As soon as she dropped her phone into a cupholder, it buzzed. She thought it might be Bosch calling back about something but the screen showed that it was her boss at RHD, Captain Gandle. For a few seconds she considered not answering, but she knew that whatever he wanted, she’d inevitably have to deal with it. She took the call.

“Captain.”

“Ballard, what the fuck? You followed the presiding judge of the superior court to get a DNA sample?”

“Who told you that?”

“Doesn’t matter who told me. You didn’t think to ask my permission to do this?”

“Captain, I have a mandate from you to follow cases where they lead. Do you remember telling me that?”
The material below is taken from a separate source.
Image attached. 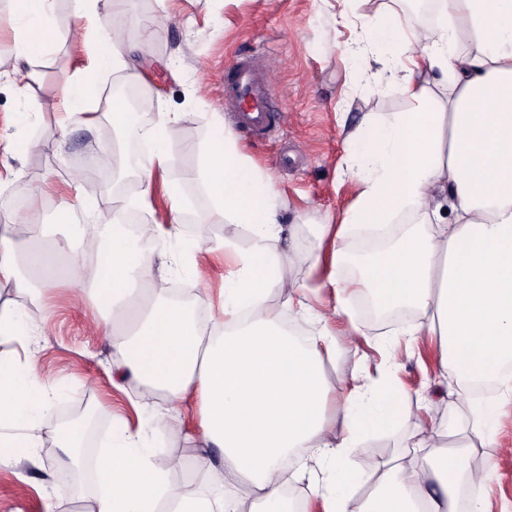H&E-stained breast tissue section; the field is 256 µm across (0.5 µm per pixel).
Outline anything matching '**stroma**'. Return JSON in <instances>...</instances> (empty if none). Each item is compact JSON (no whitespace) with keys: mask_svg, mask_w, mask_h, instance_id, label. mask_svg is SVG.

“Yeah, but not to put the presiding judge under surveillance without at least notifying your CO about what you were doing. Do you have any idea what kind of shit will come down on us if this goes sideways?”

“He’s a primary suspect in a murder and several rapes. It’s not going to go sideways. If the DNA matches, we’re going to take him down, and I don’t care who he is.”

“Ballard…” Gandle went silent.

Ballard needed to know how he’d gotten his information. If she had a leak in the unit, she had to shut it down.

“Look,” she said, “I don’t know what you were told but we got a familial hit on the Pillowcase Rapist. I’m sure you remember the case—a serial rapist that ended up murdering a woman. Two months ago a man was arrested on a domestic-violence call. He was swabbed, and the genetics eventually went into CODIS and pointed to his father as the Pillowcase Rapist. We have the son’s birth certificate, and the judge is his father. No adoption. So what were we supposed to do? Not follow through? No fucking way.”

“No, you were supposed to call me and say, ‘Captain, we have a delicate situation here.’ We—you and I—would have then decided what to do from there.”

“There was no deciding what to do. He’s a suspect, and just because he’s a judge doesn’t mean he wasn’t a rapist and murderer twenty years ago or isn’t one now. We did exactly what we should have done—we got his DNA and we’ll know by Friday if he’s confirmed as the guy. What I want to know now is who told you about this.”

“Why do you care?”

“Because I need to know who to trust in my unit with need-to-know information. If this gets out of the department and to the judge before Friday, we’re going to have a problem.”

“It was Kelly Latham, okay?”

The head of the DNA lab and Darcy Troy’s boss. Ballard immediately knew that Paul Masser had given Troy too much information when he dropped the DNA samples at the lab. It made Ballard breathe a little easier. She doubted that Masser realized the background detail he had given Troy would end up with her boss and then make the jump to the captain overseeing the Open-Unsolved Unit.

“You really fucked me, Renée,” Gandle said. “I have this information that I wish I didn’t have. Because I should turn around and inform the tenth floor about this right now.”

The tenth floor of the PAB was where the offices of the chief ofpolice and most of the department’s command staff were located. One of the things Ballard liked most about her job was that, at the Ahmanson Center, she was away from all that. She had only one commander to worry about there, and he was more concerned with back-door alarms than anything else.

“Do what you need to do, Captain,” she said. “But if I were you, I would wait until we hear from the DOJ, because when we get the match, we’re going to have to come up with an arrest plan and that’s when you can bring the tenth floor into it.”

Gandle hesitated. “By Friday, you think?” he asked.

“Our lab liaison put a rush on it,” Ballard said, deciding not to mention Darcy Troy’s name.

“Okay, but I want to be informed of every move you make between now and then.”

“Well, that’s easy. We’re not making any moves until we get the results back. My IGG person is building a genetic tree, but that’s internet work. We’re not out there knocking on any doors.”

“That’s Hatteras? Tell her to stop the IGG. Do nothing more until the results are in. Understood?”

“Yes, understood.”

“What are you doing right now?”

“I’m sitting in my car making calls about a prospective volunteer. I’ll let you know if she pans out and I want to bring her on.”